Due to its small size, the Patio de las Muñecas, Courtyard of the Dolls, is considered part of the private quarters of the palace. Its columns and capitals of construction materials, Hispanic-Muslim works of quality reused by the architects of Pedro I, match with the intimate and elegant character of this area traditionally associated with the residence of the queen. Although it may seem that the name alludes to the smallness of the enclosure, it is probably due to the heads that decorate the plasterwork of its arches. Very refurbished since the time of the Catholic Monarchs, the two upper floors are romantic additions of the 19th century. Nevertheless, the stylized fruit motifs that, like pineapples, decorate the original plasterwork, make the visitors of these courtyards think of the nearby presence of the garden.

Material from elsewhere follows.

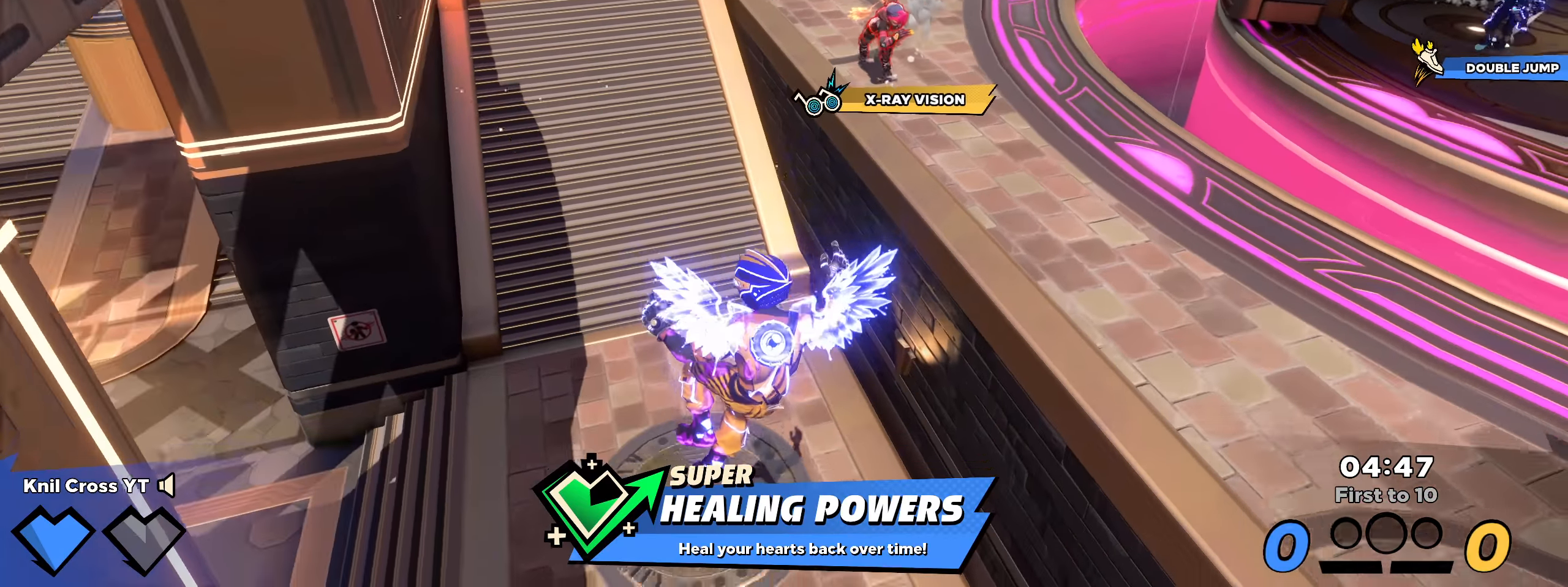
{"keys": ["s"], "mouse": [], "events": [[25, "space", "up"], [58, "q", "up"], [183, "d", "up"]]}
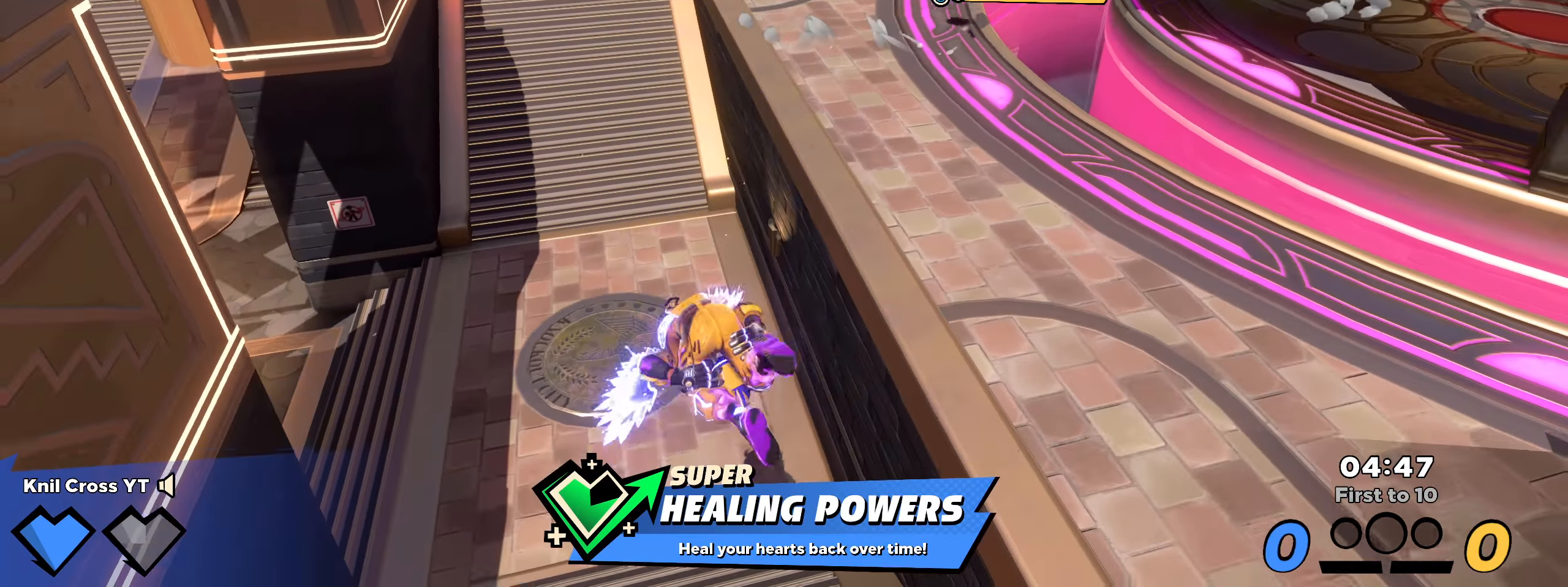
{"keys": ["d", "s"], "mouse": [], "events": [[158, "space", "down"], [216, "q", "down"], [258, "space", "up"], [341, "q", "up"], [475, "d", "down"]]}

From this smaller patio starts a corridor that leads out to the outside where it is assumed that there could have been, or at least have been projected there, a bathroom. On two of its outer sides, this area of the palace seems to have been surrounded by a garden that separated from the surrounding orchards by a small wall, and on whose high part circulated the water that supplied this supposed bath.
The use of gardens and baths by medieval Christian monarchs implies an imitation of the values and elements characteristic of the Islamic princely culture infrequent in the Christian Europe of that time, which tells us about the singularity of these spaces.